# Document section
Emphasis should be placed on exploration developments. as Nicolas Petit points out: “When exploration is applied to innovation choices, it denotes innovation that is not goal-oriented. The firm puts research money in a black box. It commits to an open-ended innovation process, rather than to a set technological outcome”.
Exploration decisions mean that platforms give up exploitation decisions to better understand the market and therefore to better predict its evolution. This has an opportunity cost for the platform that could be similar to an investment choice logic based on real options. This culture of exploration specific to Big Tech, combined with their technical and financial capacities and with the modular nature of digital innovation, can however also be seen as a means of mastering the future, admittedly imperfect, but asymmetrical compared to what players with lower quality data can do.
As Nicolas Petit points out, quoting Levinthal and March: “Power allows an organization to change its environment rather than adapt to them. Thus, firms with strong market positions impose their policies, products, and strategies on others, rather than learn to adapt to an exogeneous environment[37]”. However, the characteristic of molygopolistic competition is to counteract this entropy. There is no incentive to weaken its efforts. This is undoubtedly favourable in the short term (innovation does not diminish) but it can also play a negative role in that the self-regulating character of the market can be thwarted by leading keystone players to identify nascent competitive threats at their inception.
Thus, competition is competition in a broad sense that is not limited to a relevant market defined geographically or according to substitutability relationships. The competitive forces exerting pressure on molygopolists are other molygopolists, firms outside the Big Tech professions, and competitors not yet identified or not yet appearing on the market. Nicolas Petit summarizes perfectly the effects of the persistence of incentives to innovation in the framework of molygopolistic interactions: “[…] the rate and direction of tech giants’ innovation investment is determined by the vulnerability of their monopoly positions and the inefficiency of large corporate organizations”. Except that the now casting capabilities might limit the risks of missing a competitive or technological breakthrough, as it was the case for the dominant players in technological markets during the last century.
Once the molygopolistic model is established, Nicolas Petit discusses the implications for competition policy. His proposals reside in a differential treatment between markets that have tipped and those that have not yet done so. This second condition still needs to be clearly defined. As Nicolas Petit shows, it is necessary to be cautious of a structuralist bias that would lead one to consider that the persistence of competitive pressure depends on the maintenance of effective rivalry on the market. Everything will depend, of course, on the assessment that is made of the barriers to entry and on the possibility of public intervention to lower these barriers in the markets concerned in order to encourage new entries. In markets that have not tipped to the contrary, according to Nicolas Petit, consumers should not be deprived of efficiency gains by restricting the opportunities for Big Tech to diversify and thus compete.

Recorded data:
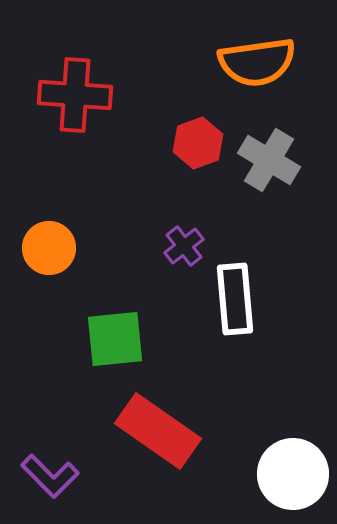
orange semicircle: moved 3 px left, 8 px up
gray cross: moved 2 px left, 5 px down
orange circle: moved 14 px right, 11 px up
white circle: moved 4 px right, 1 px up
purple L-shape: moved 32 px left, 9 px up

# Instruction 1
Copy from the passage on Big Tech competition, beginning at the words "Exploration decisions mean" and stopping after the words "data can do.".
# Instruction 2
Write what follows the last sentence of the passage on Big Tech competition.

# Expected answer 1
Exploration decisions mean that platforms give up exploitation decisions to better understand the market and therefore to better predict its evolution. This has an opportunity cost for the platform that could be similar to an investment choice logic based on real options. This culture of exploration specific to Big Tech, combined with their technical and financial capacities and with the modular nature of digital innovation, can however also be seen as a means of mastering the future, admittedly imperfect, but asymmetrical compared to what players with lower quality data can do.

# Expected answer 2
III – Revisiting the current antitrust debates from the perspective of molygopolistic competition
Having achieved this overview, it is worth turning back to the question at the core of current debates: that of redefining the competitive framework for digital ecosystems. For the time being, it seems to be moving inexorably towards a mix between specific regulation of ecosystems, do and don’t rules laid down ex ante, and stricter application of competition rules through the reversal of presumptions and the opening up of structural remedies. What can be retained from the history of competition law enforcement and proposals of Nicolas Petit?
A first reference that we have already cited is that of Henry Simons stated in 1936 in the American Economic Review. It is all the more interesting because Simons defends a position that makes public regulation the worst possible solution because of its informational difficulties and its high vulnerability to capture phenomena. It should be noted, however, that his understanding of regulation was not that of ex ante rules defining obligations and prohibitions, but of day-to-day sectoral supervision.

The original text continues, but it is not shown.